* **Aim of the task**
Please print the records below exactly as they are.
====
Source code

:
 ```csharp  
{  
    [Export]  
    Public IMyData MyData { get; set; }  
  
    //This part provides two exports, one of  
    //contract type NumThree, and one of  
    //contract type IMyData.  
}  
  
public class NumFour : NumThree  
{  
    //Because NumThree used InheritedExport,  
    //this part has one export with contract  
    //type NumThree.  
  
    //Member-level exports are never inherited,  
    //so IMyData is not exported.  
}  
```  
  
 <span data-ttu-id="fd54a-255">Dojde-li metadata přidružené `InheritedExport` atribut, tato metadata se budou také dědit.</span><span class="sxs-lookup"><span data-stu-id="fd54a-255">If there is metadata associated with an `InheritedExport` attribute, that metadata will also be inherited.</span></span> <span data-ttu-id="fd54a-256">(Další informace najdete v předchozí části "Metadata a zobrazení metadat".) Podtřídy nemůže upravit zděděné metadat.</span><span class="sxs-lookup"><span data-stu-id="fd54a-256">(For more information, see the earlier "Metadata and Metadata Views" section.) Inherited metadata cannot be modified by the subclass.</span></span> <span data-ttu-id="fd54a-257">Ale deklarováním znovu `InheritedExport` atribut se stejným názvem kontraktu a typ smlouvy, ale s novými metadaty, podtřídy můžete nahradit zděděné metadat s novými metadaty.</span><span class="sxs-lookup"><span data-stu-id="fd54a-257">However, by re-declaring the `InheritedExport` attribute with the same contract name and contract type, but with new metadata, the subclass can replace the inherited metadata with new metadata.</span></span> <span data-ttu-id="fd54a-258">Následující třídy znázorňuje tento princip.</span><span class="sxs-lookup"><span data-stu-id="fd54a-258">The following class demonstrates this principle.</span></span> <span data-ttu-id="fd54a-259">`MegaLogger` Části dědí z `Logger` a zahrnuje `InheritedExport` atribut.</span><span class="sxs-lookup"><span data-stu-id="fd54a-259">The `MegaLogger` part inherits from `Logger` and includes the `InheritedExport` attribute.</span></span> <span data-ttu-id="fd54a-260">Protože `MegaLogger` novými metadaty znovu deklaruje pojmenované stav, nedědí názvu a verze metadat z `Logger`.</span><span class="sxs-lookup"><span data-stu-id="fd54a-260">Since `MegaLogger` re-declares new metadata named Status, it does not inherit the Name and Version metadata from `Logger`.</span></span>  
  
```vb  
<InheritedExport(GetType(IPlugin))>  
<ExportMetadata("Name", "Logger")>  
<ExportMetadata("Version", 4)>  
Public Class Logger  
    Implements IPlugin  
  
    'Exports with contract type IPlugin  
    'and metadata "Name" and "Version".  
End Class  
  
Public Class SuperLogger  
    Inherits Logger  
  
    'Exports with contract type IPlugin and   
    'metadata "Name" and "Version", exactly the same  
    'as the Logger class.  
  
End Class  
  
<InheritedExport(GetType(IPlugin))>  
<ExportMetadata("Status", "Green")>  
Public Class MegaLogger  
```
====
* **Response below**
Source code

:
 ```csharp  
{  
    [Export]  
    Public IMyData MyData { get; set; }  
  
    //This part provides two exports, one of  
    //contract type NumThree, and one of  
    //contract type IMyData.  
}  
  
public class NumFour : NumThree  
{  
    //Because NumThree used InheritedExport,  
    //this part has one export with contract  
    //type NumThree.  
  
    //Member-level exports are never inherited,  
    //so IMyData is not exported.  
}  
```  
  
 <span data-ttu-id="fd54a-255">Dojde-li metadata přidružené `InheritedExport` atribut, tato metadata se budou také dědit.</span><span class="sxs-lookup"><span data-stu-id="fd54a-255">If there is metadata associated with an `InheritedExport` attribute, that metadata will also be inherited.</span></span> <span data-ttu-id="fd54a-256">(Další informace najdete v předchozí části "Metadata a zobrazení metadat".) Podtřídy nemůže upravit zděděné metadat.</span><span class="sxs-lookup"><span data-stu-id="fd54a-256">(For more information, see the earlier "Metadata and Metadata Views" section.) Inherited metadata cannot be modified by the subclass.</span></span> <span data-ttu-id="fd54a-257">Ale deklarováním znovu `InheritedExport` atribut se stejným názvem kontraktu a typ smlouvy, ale s novými metadaty, podtřídy můžete nahradit zděděné metadat s novými metadaty.</span><span class="sxs-lookup"><span data-stu-id="fd54a-257">However, by re-declaring the `InheritedExport` attribute with the same contract name and contract type, but with new metadata, the subclass can replace the inherited metadata with new metadata.</span></span> <span data-ttu-id="fd54a-258">Následující třídy znázorňuje tento princip.</span><span class="sxs-lookup"><span data-stu-id="fd54a-258">The following class demonstrates this principle.</span></span> <span data-ttu-id="fd54a-259">`MegaLogger` Části dědí z `Logger` a zahrnuje `InheritedExport` atribut.</span><span class="sxs-lookup"><span data-stu-id="fd54a-259">The `MegaLogger` part inherits from `Logger` and includes the `InheritedExport` attribute.</span></span> <span data-ttu-id="fd54a-260">Protože `MegaLogger` novými metadaty znovu deklaruje pojmenované stav, nedědí názvu a verze metadat z `Logger`.</span><span class="sxs-lookup"><span data-stu-id="fd54a-260">Since `MegaLogger` re-declares new metadata named Status, it does not inherit the Name and Version metadata from `Logger`.</span></span>  
  
```vb  
<InheritedExport(GetType(IPlugin))>  
<ExportMetadata("Name", "Logger")>  
<ExportMetadata("Version", 4)>  
Public Class Logger  
    Implements IPlugin  
  
    'Exports with contract type IPlugin  
    'and metadata "Name" and "Version".  
End Class  
  
Public Class SuperLogger  
    Inherits Logger  
  
    'Exports with contract type IPlugin and   
    'metadata "Name" and "Version", exactly the same  
    'as the Logger class.  
  
End Class  
  
<InheritedExport(GetType(IPlugin))>  
<ExportMetadata("Status", "Green")>  
Public Class MegaLogger  
```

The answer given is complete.